Scholarly articles are short(ish) works that are published in scholarly journals. Who are these scholars? Your professors! In addition to teaching, they research and write to contribute to the body of knowledge that makes up their discipline. See if you can find some articles that your professors have written.
These sources are meant to be the lens with which you examine primary sources or other scholars that you are putting in conversation. You are trying to identify the conversation that has been going on by finding the (usually) small group of scholars that has been working on this topic. You'll see that they cite each other and build on each other's work.
Scholarly journal articles undergo a peer review process whereby the editor of the journal sends out a copy of the article (with the authors' names and institutional affiliations removed) to other scholars in the field. Those peer reviewers, who are also anonymous, read the article, critique, offer feedback, and advise the editor on whether or not the article should be published. The editor then gets back to the author with a decision: rejected, accepted with revisions, or accepted with no revisions (pretty rare!). This process of at least two experts reviewing it to substantiate the claims and offer input is one of the things that makes a scholarly journal article "more credible" than other kinds of writing like news writing or trade journals.
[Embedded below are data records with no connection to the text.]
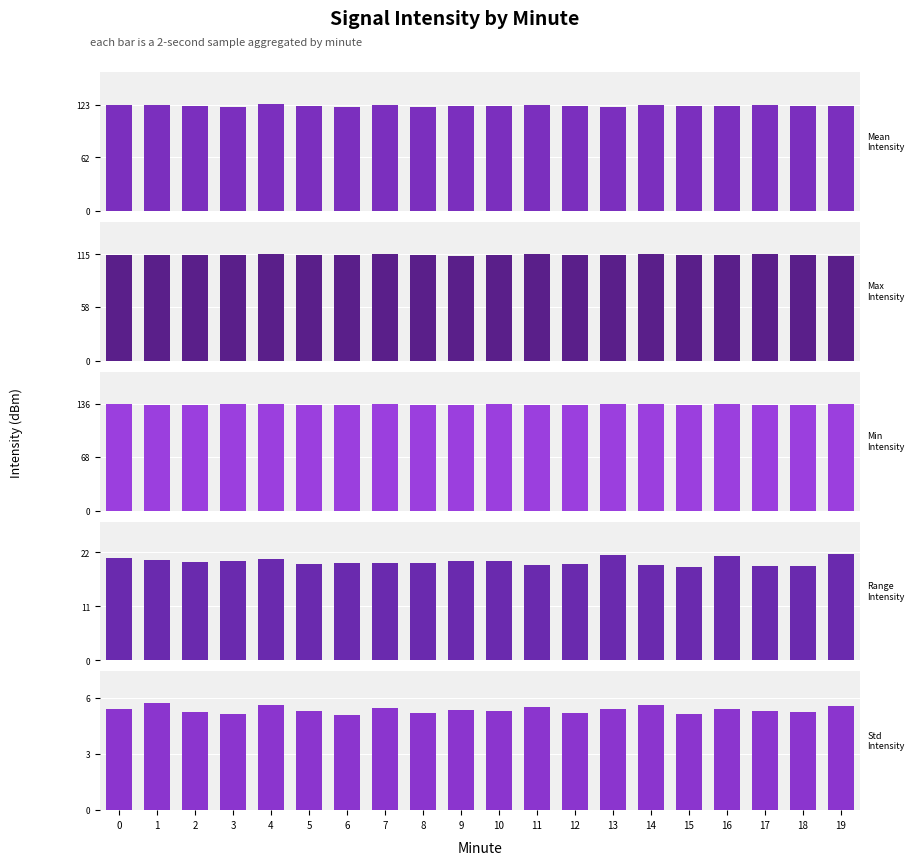

Reading right to left, transcribe all the data shown in this chart.

Mean Intensity: 19=120.9	18=121.7	17=122.0	16=120.7	15=121.4	14=122.9	13=120.7	12=121.4	11=122.1	10=120.9	9=121.1	8=119.7	7=122.3	6=120.5	5=121.7	4=123.4	3=119.9	2=120.7	1=122.8	0=121.9
Max Intensity: 19=113.8	18=114.6	17=115.0	16=113.8	15=114.8	14=115.4	13=113.9	12=114.3	11=115.2	10=114.9	9=113.8	8=114.7	7=115.3	6=114.0	5=114.5	4=115.1	3=114.7	2=113.9	1=114.3	0=114.4
Min Intensity: 19=135.5	18=133.9	17=134.3	16=135.1	15=133.8	14=134.9	13=135.4	12=133.9	11=134.7	10=135.2	9=134.0	8=134.4	7=135.1	6=133.8	5=134.2	4=135.7	3=134.9	2=133.9	1=134.8	0=135.3
Range Intensity: 19=21.8	18=19.3	17=19.3	16=21.2	15=19.0	14=19.5	13=21.5	12=19.6	11=19.4	10=20.3	9=20.2	8=19.8	7=19.8	6=19.8	5=19.7	4=20.6	3=20.2	2=20.0	1=20.5	0=20.9
Std Intensity: 19=5.6	18=5.3	17=5.3	16=5.4	15=5.2	14=5.6	13=5.4	12=5.2	11=5.5	10=5.3	9=5.3	8=5.2	7=5.5	6=5.1	5=5.3	4=5.6	3=5.1	2=5.2	1=5.7	0=5.4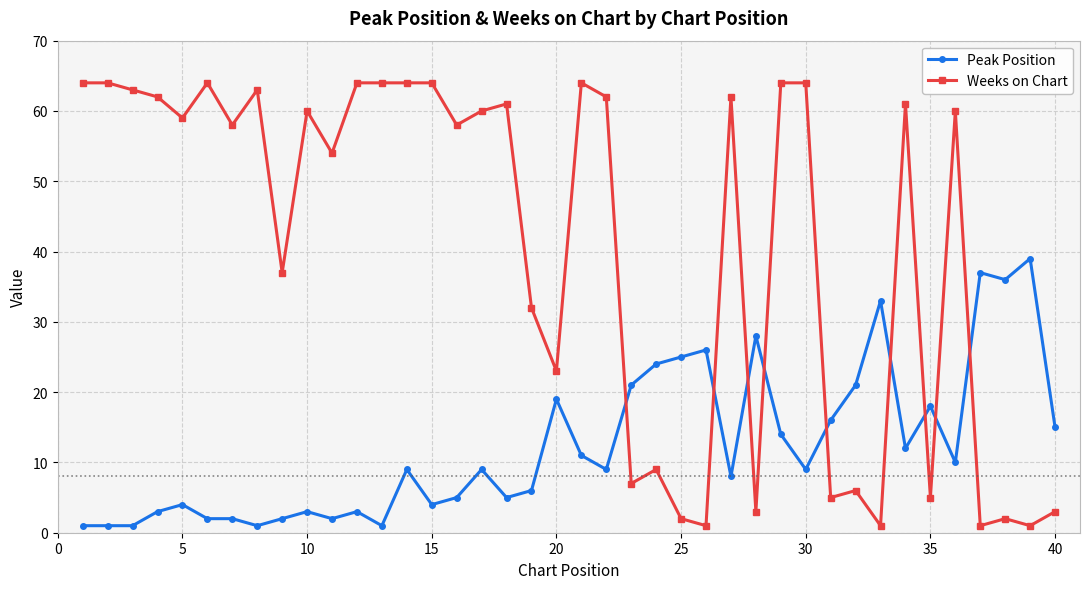

True or false: Weeks on Chart and Peak Position cross at least once.

True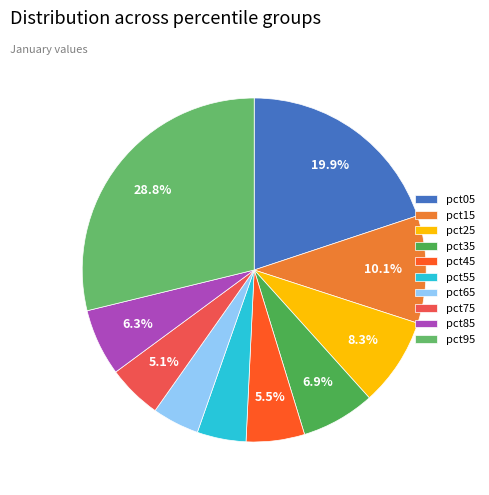

Is it true that pct55 is 1% of the pie?

False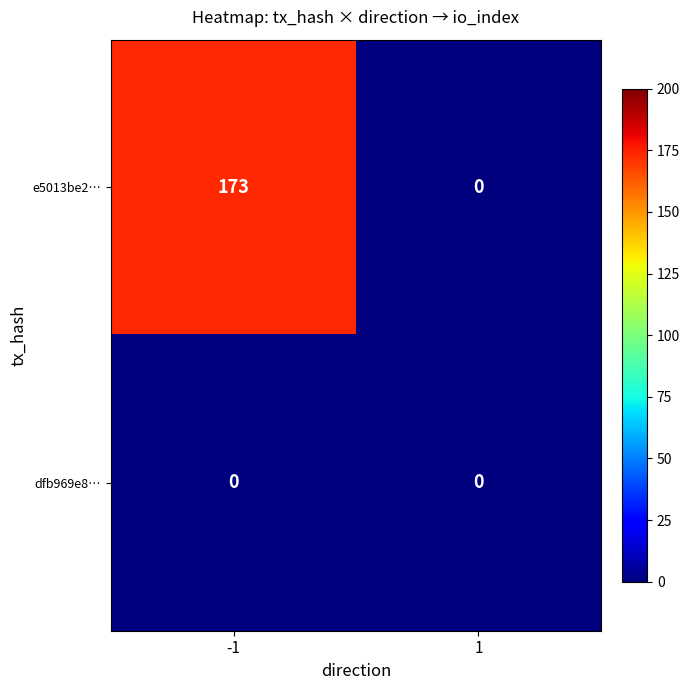

True or false: e5013be2… has a value of 173 at -1.

True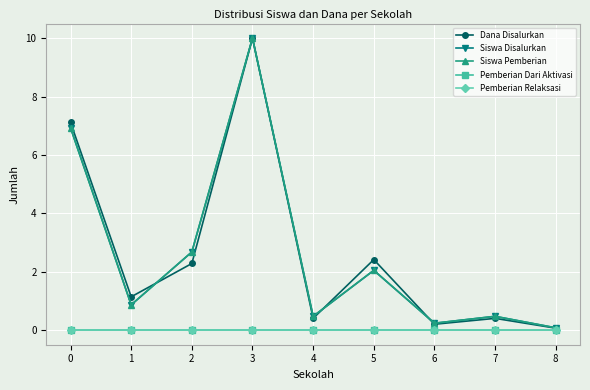

Which series changed the most between 0 and 1?

Siswa Disalurkan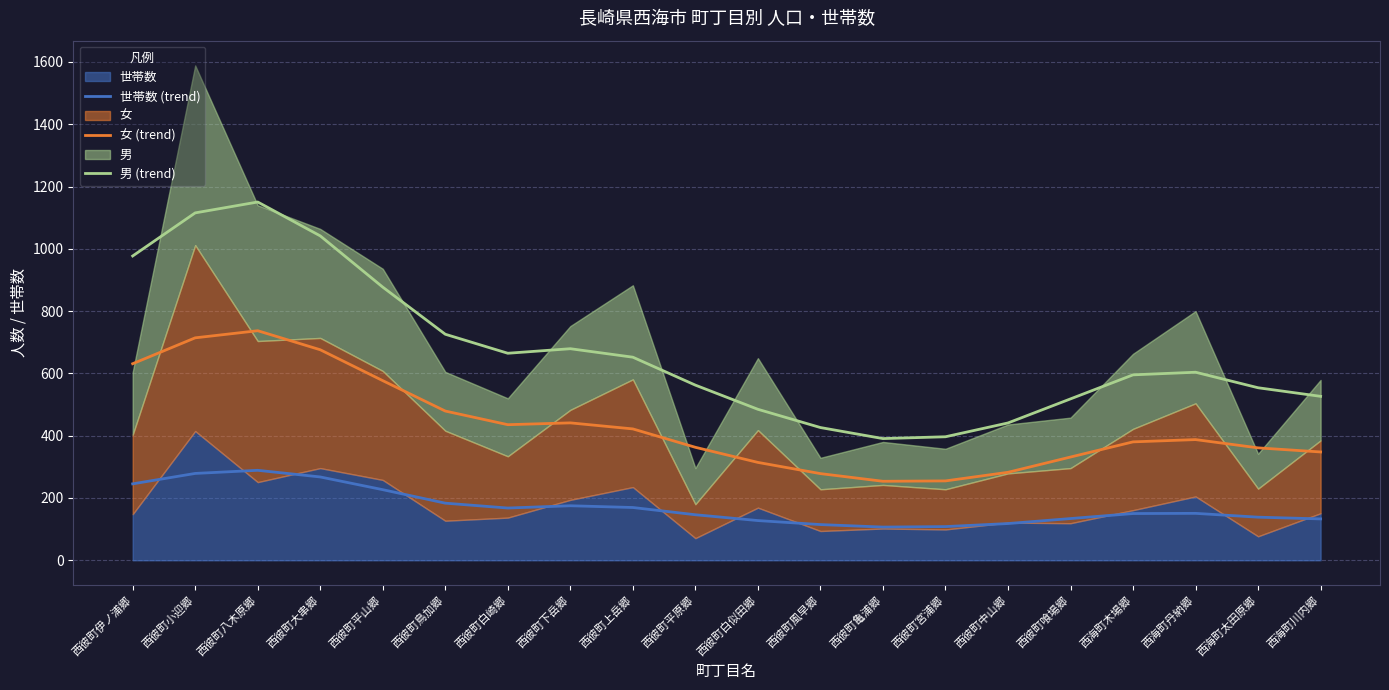

What is the lowest value of the 世帯数 (trend) series?

106.6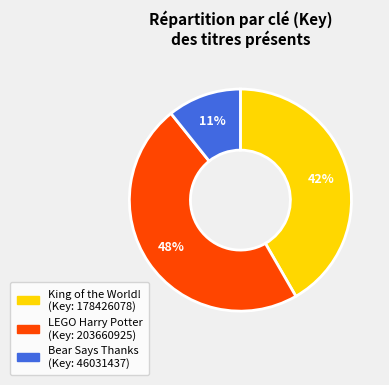

Is there a majority slice in this chart?

No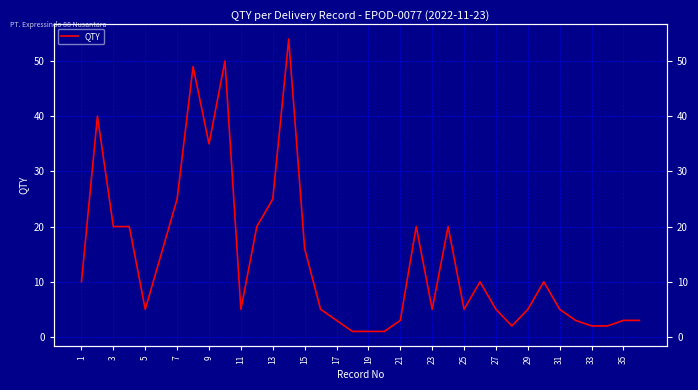

The value at 31 is 5. True or false?

True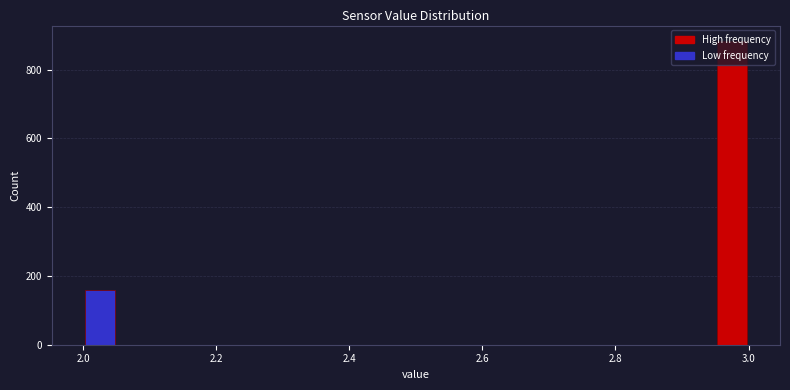

Read against the x-axis, roughly where is the centre of the tallest bar?

2.98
Articles+ is what librarian call a federated database, which means that it searches many, many databases across disciplines. This makes it perfect for writing seminars. There's a "+" in the name because in addition to scholarly journal articles, Articles+ also has book chapters, newspaper articles, e-books, conference proceedings, book reviews, datasets, government documents, media, etc. However, it would not be my first stop for items other than scholarly journal articles.
Hot Tips for Articles+
Although Articles+ searches across many databases, it doesn't quite cover all of them. If you can't find what you need in Articles+, you may need to search in individual, subject-specific databases.
Here is our page with a few databases that should be most helpful for topics in this class: Subject Specific Databases
You can also see our full list of databases in all subjects. Only some of these include scholarly journal articles. Others have books, videos, music, art images, and other resources. Use the Subjects drop-down menu to narrow down the list, then read the database descriptions to learn about the contents of each one.